Critically damped oscillator: Classical mechanics help

[Theorem.]

Homework Statement

A critically damped oscillator with natural frequency $$\omega$$ starts out at position $$x_0>0$$. What is the maximum initial speed (directed towards the origin) it can have and not cross the origin?

Homework Equations

For the case of critical damping,
$$x(t)=e^{(-\gammat)}(A+Bt) where \gamma=\omega=\sqrt{k/m}$$

The Attempt at a Solution

Well first I derived the above equation (and verified it with my textbook).

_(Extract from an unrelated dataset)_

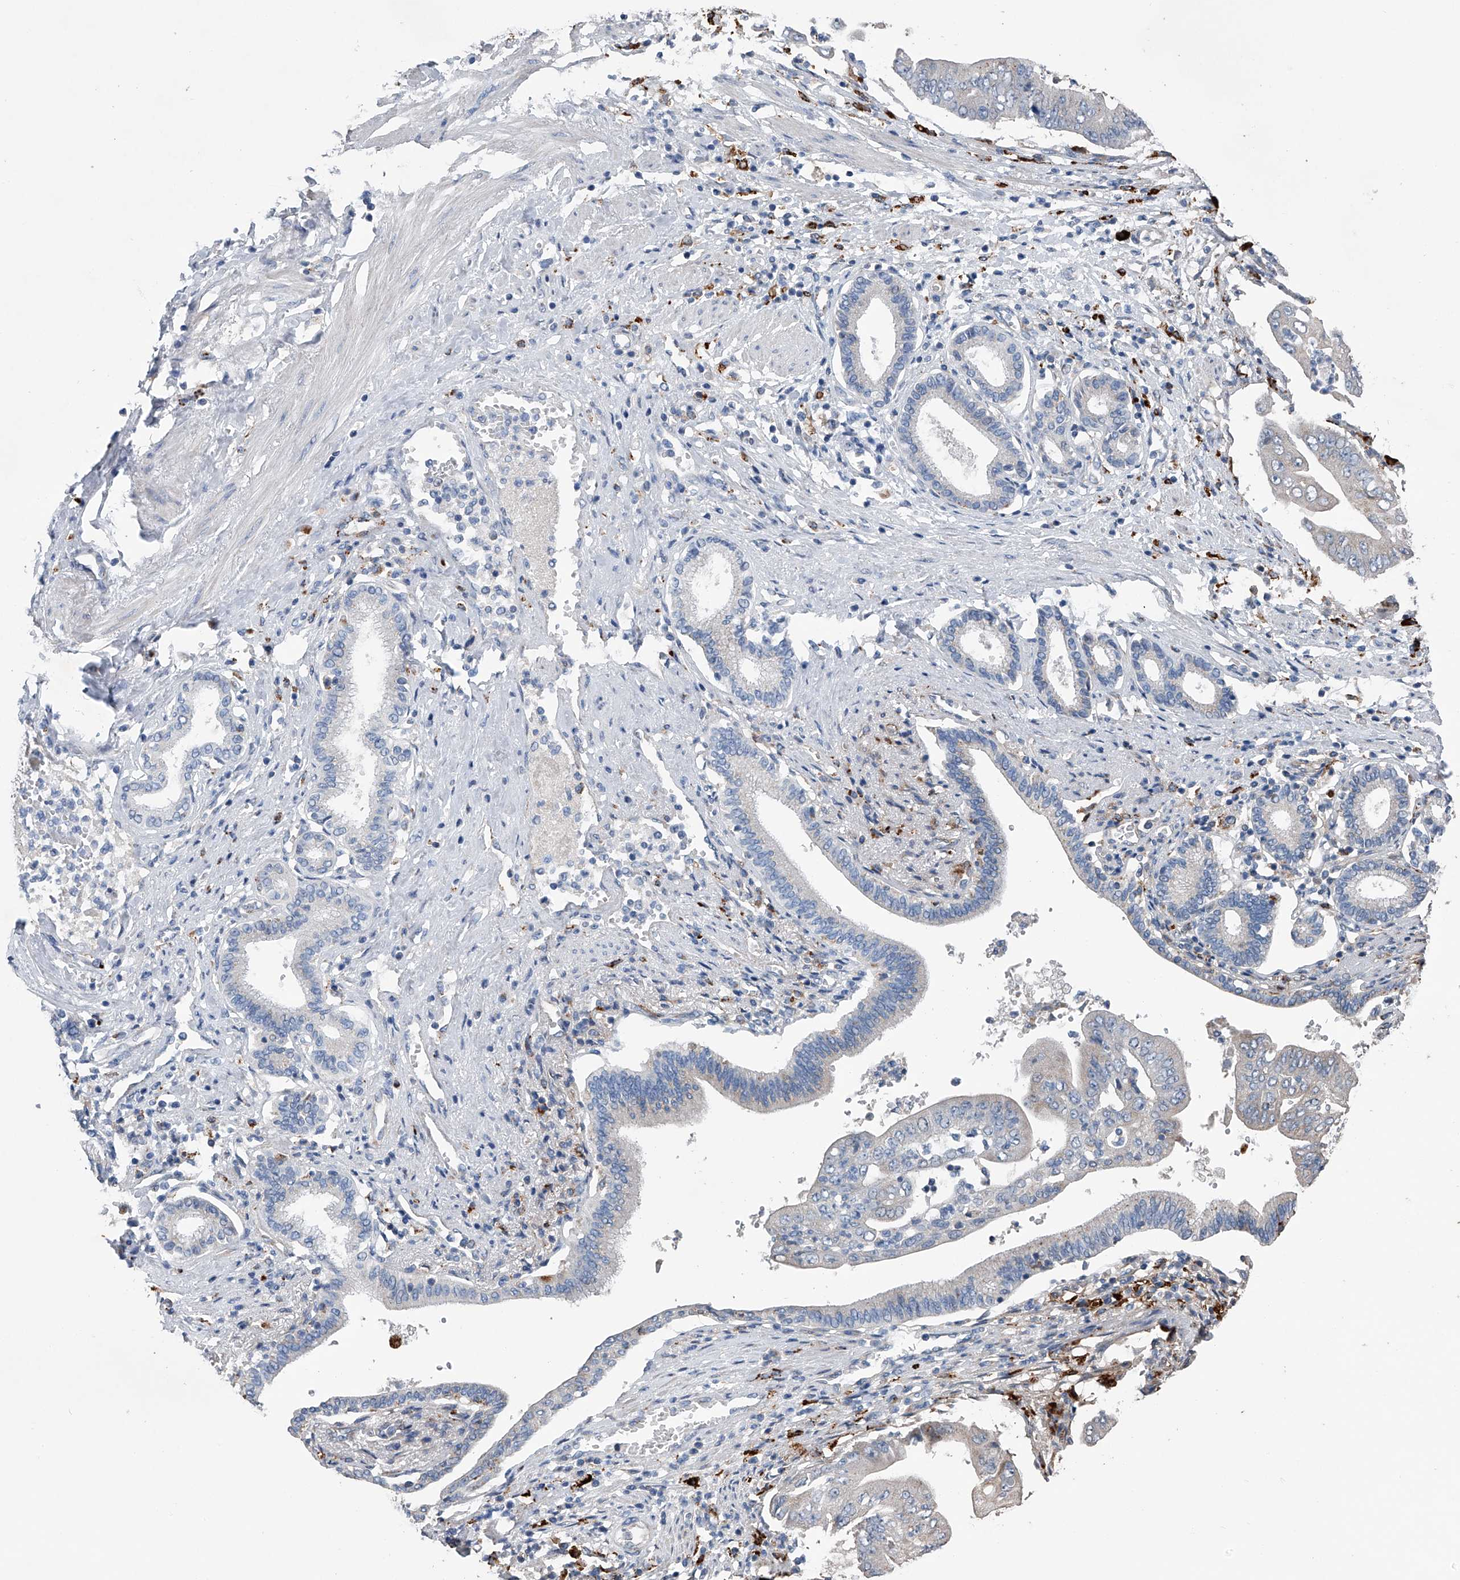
{"staining": {"intensity": "negative", "quantity": "none", "location": "none"}, "tissue": "pancreatic cancer", "cell_type": "Tumor cells", "image_type": "cancer", "snomed": [{"axis": "morphology", "description": "Adenocarcinoma, NOS"}, {"axis": "topography", "description": "Pancreas"}], "caption": "The photomicrograph shows no significant staining in tumor cells of pancreatic cancer. (DAB (3,3'-diaminobenzidine) immunohistochemistry visualized using brightfield microscopy, high magnification).", "gene": "ZNF772", "patient": {"sex": "female", "age": 77}}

I then evaluated the initial position:
$$x(0)=A$$.
I then took the derivative of the position function to get velocity:
$$v(t)=(e^{-\gamma t}) ( B-Bt\gamma -A\gamma)$$
Setting t=0 I obtained
$$v(0)=B-A\gamma$$ recalling that x₀=A, $$v(0)= B-x_0\gamma$$. I then solved for Beta: $$B=v_0 +\gamma x_0.$$
I then tried substituting this back into the position equation, and solving for the initial velocity, the program is there is always time dependency that i can't get rid of... what am i doing wrong? any advice would be much appreciated!
Thanks

 

[Theorem.]

umm its supposed to be e^-tgamma(B-Bt(gamma)-A(gamma)) for the velocity and v(0)=B-A(gamma)=B-x_0(gamma) for the initial velocity
and x(t)=e^-tgamma(A+Bt) for the position but for some reason I all the sudden fail at latex

 

[splogia]

I think I solved it... you're on the right track. Solve for x(t) in terms of gamma, w, Xo and Vo, then make x(t)=0 and solve for Vo. Next, derive V(t) by taking dx/dt (remember to include initial conditions!). Take the limit as t goes to inf of V(t), and substitute terms so that you're left with w and Xo, and you should get Vmax.